_Task requirements_
Since the entries below must stay intact, return each one exactly.

☆ ☆ ☆ ☆ ☆

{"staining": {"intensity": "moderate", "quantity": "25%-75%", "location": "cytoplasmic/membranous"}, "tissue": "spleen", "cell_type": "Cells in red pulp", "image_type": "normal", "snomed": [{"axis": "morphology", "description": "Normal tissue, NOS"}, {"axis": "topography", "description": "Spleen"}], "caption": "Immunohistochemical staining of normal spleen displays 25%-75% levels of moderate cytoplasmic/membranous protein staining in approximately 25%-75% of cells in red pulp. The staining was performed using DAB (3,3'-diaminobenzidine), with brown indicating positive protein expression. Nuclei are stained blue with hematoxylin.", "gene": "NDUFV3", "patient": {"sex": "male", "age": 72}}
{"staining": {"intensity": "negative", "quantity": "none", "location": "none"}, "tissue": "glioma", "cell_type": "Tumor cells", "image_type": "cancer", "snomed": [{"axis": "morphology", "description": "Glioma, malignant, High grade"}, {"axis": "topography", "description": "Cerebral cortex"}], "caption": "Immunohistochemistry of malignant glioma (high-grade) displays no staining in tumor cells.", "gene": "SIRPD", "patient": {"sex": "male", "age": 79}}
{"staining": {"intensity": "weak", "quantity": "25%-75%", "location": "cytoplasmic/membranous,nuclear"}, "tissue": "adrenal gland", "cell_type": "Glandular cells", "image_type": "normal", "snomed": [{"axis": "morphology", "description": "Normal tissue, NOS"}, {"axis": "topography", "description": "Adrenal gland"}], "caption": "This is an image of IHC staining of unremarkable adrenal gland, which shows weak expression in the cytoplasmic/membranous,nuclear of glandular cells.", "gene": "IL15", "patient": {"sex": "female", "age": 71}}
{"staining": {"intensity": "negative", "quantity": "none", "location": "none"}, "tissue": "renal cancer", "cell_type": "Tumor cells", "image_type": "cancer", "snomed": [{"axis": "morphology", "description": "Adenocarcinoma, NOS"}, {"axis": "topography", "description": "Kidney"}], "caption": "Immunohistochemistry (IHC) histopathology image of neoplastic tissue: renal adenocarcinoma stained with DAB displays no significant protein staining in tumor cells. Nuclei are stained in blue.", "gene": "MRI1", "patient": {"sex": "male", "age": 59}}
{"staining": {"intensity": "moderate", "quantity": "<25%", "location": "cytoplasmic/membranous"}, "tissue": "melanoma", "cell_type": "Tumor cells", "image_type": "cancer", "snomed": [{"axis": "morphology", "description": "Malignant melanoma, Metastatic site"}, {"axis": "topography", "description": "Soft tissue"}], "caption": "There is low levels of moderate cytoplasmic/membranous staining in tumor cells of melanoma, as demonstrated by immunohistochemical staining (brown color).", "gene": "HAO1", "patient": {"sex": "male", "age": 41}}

☆ ☆ ☆ ☆ ☆

_Exercise output_
{"staining": {"intensity": "moderate", "quantity": "25%-75%", "location": "cytoplasmic/membranous"}, "tissue": "spleen", "cell_type": "Cells in red pulp", "image_type": "normal", "snomed": [{"axis": "morphology", "description": "Normal tissue, NOS"}, {"axis": "topography", "description": "Spleen"}], "caption": "Immunohistochemical staining of normal spleen displays 25%-75% levels of moderate cytoplasmic/membranous protein staining in approximately 25%-75% of cells in red pulp. The staining was performed using DAB (3,3'-diaminobenzidine), with brown indicating positive protein expression. Nuclei are stained blue with hematoxylin.", "gene": "NDUFV3", "patient": {"sex": "male", "age": 72}}
{"staining": {"intensity": "negative", "quantity": "none", "location": "none"}, "tissue": "glioma", "cell_type": "Tumor cells", "image_type": "cancer", "snomed": [{"axis": "morphology", "description": "Glioma, malignant, High grade"}, {"axis": "topography", "description": "Cerebral cortex"}], "caption": "Immunohistochemistry of malignant glioma (high-grade) displays no staining in tumor cells.", "gene": "SIRPD", "patient": {"sex": "male", "age": 79}}
{"staining": {"intensity": "weak", "quantity": "25%-75%", "location": "cytoplasmic/membranous,nuclear"}, "tissue": "adrenal gland", "cell_type": "Glandular cells", "image_type": "normal", "snomed": [{"axis": "morphology", "description": "Normal tissue, NOS"}, {"axis": "topography", "description": "Adrenal gland"}], "caption": "This is an image of IHC staining of unremarkable adrenal gland, which shows weak expression in the cytoplasmic/membranous,nuclear of glandular cells.", "gene": "IL15", "patient": {"sex": "female", "age": 71}}
{"staining": {"intensity": "negative", "quantity": "none", "location": "none"}, "tissue": "renal cancer", "cell_type": "Tumor cells", "image_type": "cancer", "snomed": [{"axis": "morphology", "description": "Adenocarcinoma, NOS"}, {"axis": "topography", "description": "Kidney"}], "caption": "Immunohistochemistry (IHC) histopathology image of neoplastic tissue: renal adenocarcinoma stained with DAB displays no significant protein staining in tumor cells. Nuclei are stained in blue.", "gene": "MRI1", "patient": {"sex": "male", "age": 59}}
{"staining": {"intensity": "moderate", "quantity": "<25%", "location": "cytoplasmic/membranous"}, "tissue": "melanoma", "cell_type": "Tumor cells", "image_type": "cancer", "snomed": [{"axis": "morphology", "description": "Malignant melanoma, Metastatic site"}, {"axis": "topography", "description": "Soft tissue"}], "caption": "There is low levels of moderate cytoplasmic/membranous staining in tumor cells of melanoma, as demonstrated by immunohistochemical staining (brown color).", "gene": "HAO1", "patient": {"sex": "male", "age": 41}}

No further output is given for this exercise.